====== Material

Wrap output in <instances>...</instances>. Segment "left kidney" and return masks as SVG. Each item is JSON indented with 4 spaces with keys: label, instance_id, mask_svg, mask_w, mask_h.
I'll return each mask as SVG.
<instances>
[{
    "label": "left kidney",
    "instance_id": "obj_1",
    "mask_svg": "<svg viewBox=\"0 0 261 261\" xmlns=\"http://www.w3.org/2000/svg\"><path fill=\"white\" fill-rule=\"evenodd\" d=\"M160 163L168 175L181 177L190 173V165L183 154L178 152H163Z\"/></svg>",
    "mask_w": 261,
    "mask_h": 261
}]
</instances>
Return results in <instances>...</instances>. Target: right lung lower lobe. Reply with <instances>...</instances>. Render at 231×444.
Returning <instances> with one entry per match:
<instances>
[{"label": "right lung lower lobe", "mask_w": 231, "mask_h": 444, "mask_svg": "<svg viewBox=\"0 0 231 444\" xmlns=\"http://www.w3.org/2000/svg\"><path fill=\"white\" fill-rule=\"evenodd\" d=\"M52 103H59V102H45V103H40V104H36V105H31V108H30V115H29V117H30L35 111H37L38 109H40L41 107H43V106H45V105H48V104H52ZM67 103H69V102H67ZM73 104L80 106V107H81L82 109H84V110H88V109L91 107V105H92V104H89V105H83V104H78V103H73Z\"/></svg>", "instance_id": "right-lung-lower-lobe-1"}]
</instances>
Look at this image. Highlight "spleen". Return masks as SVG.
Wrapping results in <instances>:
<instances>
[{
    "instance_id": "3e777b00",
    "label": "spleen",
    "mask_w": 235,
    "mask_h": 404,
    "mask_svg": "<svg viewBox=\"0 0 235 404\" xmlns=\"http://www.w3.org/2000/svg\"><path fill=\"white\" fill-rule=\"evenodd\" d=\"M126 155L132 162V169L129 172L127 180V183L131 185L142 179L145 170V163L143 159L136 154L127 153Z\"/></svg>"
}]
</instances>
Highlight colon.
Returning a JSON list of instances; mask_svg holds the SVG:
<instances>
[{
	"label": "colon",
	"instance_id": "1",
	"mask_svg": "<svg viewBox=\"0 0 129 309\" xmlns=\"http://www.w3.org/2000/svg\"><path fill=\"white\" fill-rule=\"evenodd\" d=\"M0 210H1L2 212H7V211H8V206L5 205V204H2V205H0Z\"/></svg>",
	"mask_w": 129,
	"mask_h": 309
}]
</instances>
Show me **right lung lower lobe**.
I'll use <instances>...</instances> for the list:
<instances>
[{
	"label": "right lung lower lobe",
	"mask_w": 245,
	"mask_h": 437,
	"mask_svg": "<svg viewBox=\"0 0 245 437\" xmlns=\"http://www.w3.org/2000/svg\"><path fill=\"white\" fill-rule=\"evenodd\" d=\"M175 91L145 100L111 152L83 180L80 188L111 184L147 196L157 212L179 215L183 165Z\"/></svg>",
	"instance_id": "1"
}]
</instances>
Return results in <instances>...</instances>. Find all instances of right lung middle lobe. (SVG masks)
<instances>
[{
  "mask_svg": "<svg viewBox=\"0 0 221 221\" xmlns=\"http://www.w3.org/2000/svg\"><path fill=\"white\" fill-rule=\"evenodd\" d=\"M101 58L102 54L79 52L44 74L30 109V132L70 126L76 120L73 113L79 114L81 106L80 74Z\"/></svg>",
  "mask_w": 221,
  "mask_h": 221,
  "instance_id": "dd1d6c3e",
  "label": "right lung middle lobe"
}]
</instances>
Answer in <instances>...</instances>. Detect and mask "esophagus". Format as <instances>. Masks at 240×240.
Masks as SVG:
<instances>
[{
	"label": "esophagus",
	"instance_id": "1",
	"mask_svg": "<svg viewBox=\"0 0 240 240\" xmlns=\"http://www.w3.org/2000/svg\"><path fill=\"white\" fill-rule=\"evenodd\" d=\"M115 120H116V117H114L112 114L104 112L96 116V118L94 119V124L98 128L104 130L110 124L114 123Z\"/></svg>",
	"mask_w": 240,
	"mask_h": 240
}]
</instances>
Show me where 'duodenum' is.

============

» Objective
Pull out every line of the entries above that contains the string "JSON", matching case exactly.

» Exercise result
Wrap output in <instances>...</instances>. Segment "left kidney" and return masks as SVG. Each item is JSON indented with 4 spaces with keys: label, instance_id, mask_svg, mask_w, mask_h.
Returning a JSON list of instances; mask_svg holds the SVG:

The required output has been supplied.